待得小蘿莉滿頭大汗地爲楚河包紮完傷口,那又大又圓的漂亮眼睛卻是落在了楚河那呈奇怪形狀垂落的手臂。囁嚅着粉紅的嘴脣,心疼道:“大叔。還是去醫院吧——”
“不去。”楚河板着臉,灌了一口烈酒緩解身上的疼痛。
“可我也不會接骨頭。”小蘿莉急得眼淚都快流下來了。
無雙姑娘第一次教她殺人時,她只是偷偷吐了。但沒哭。被神罰組高手砍得遍體鱗傷時,她亦咬牙硬挺。連聞人驚鴻那止痛安眠的藥也不屑於喝。她很堅強。也很頑強。生得一張幼-齒娃娃臉,卻巾幗不讓鬚眉。可面對傷成這般的楚河,她卻如在紫金花那般,難受得熱淚在眼眶打轉。

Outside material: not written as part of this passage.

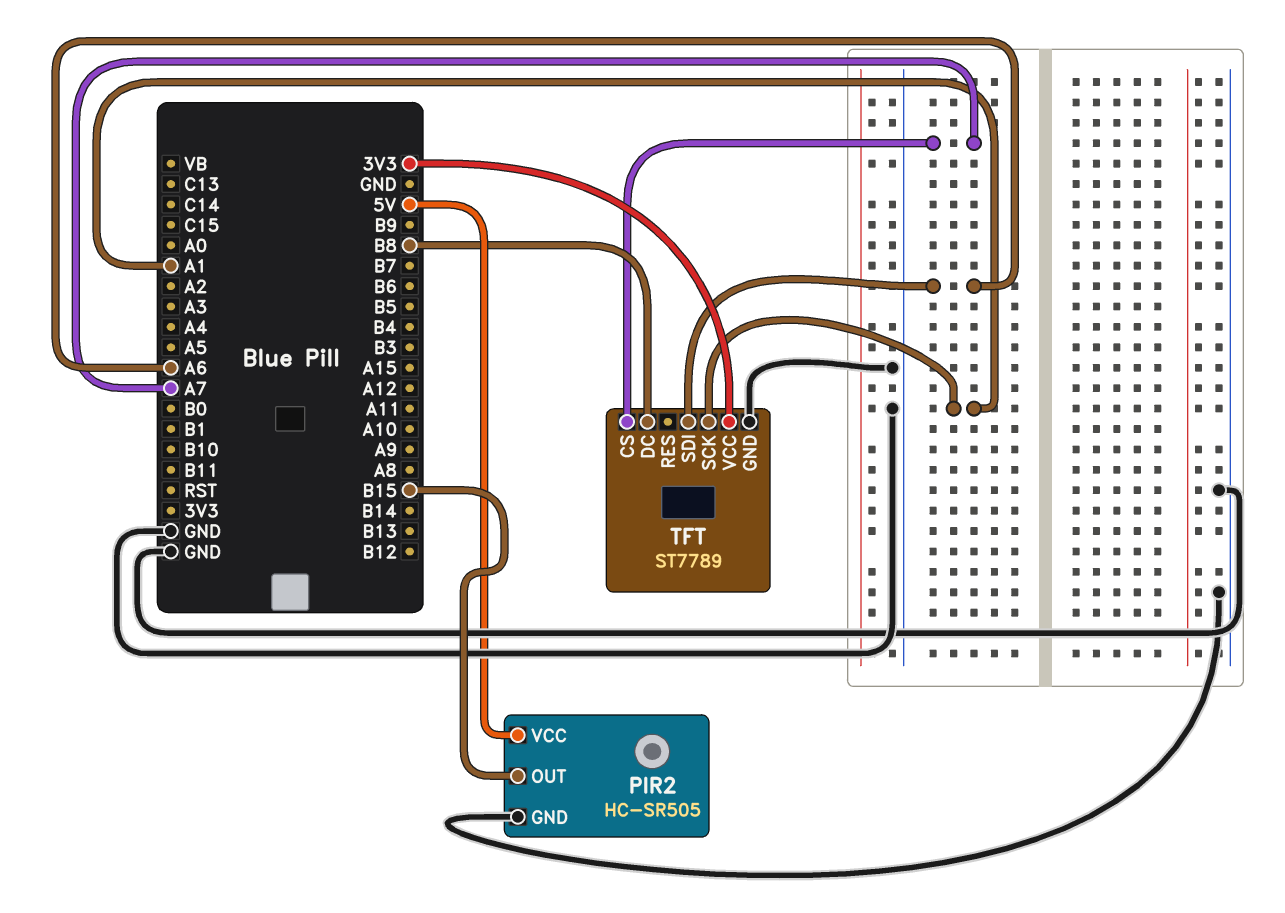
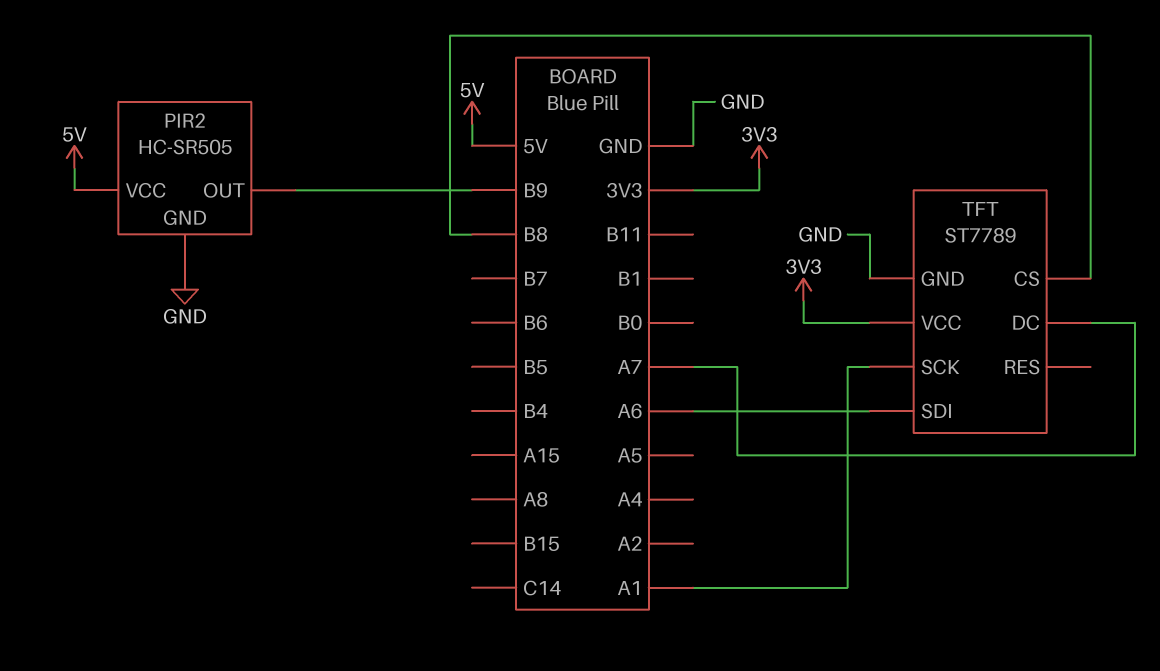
PIR2 pin OUT: B15 -> B9
TFT pin CS: A7 -> B8
TFT pin DC: B8 -> A7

“你也不會煮麪。”楚河漆黑的眸子安靜地注視着她。“但你還是自己做了。”
“我——”小蘿莉咬着嘴脣,低聲道。“我好怕。”
“不要怕。”楚河認真道。
“師傅不要我了。我怕大叔也不要我。怕夏姐不要我。好怕——”
楚河怔怔地
凝視着小蘿莉那陶瓷般的臉蛋。輕聲道:“別怕。大叔不會不要你。”
“嗯。”小蘿莉咬着嘴脣,略帶鼻音道。“我以後都要跟大叔睡。”
她怕很多東西。但今晚,她最怕的是楚河死於那兩個極度變態的強者之手。若他死了。自己該怎麼辦?
她可以煮麪,但她不想一輩子煮麪。
她可以一人睡。但她不能一輩子一個人睡。
她甚至可以今天明天后天不進楚河的房間,但她不能一輩子不進楚河的房間。
“大叔。我給你接骨。如果把你弄疼了。你就叫出來。”小蘿莉擡起頭,呆呆地說道。
楚河見小蘿莉似乎從困境中走出。卻是搖頭道:“別傻了。我不去醫院是因爲現在不能接骨。必須先消炎。你只要替我打好掩護,別讓你夏姐知道就好。”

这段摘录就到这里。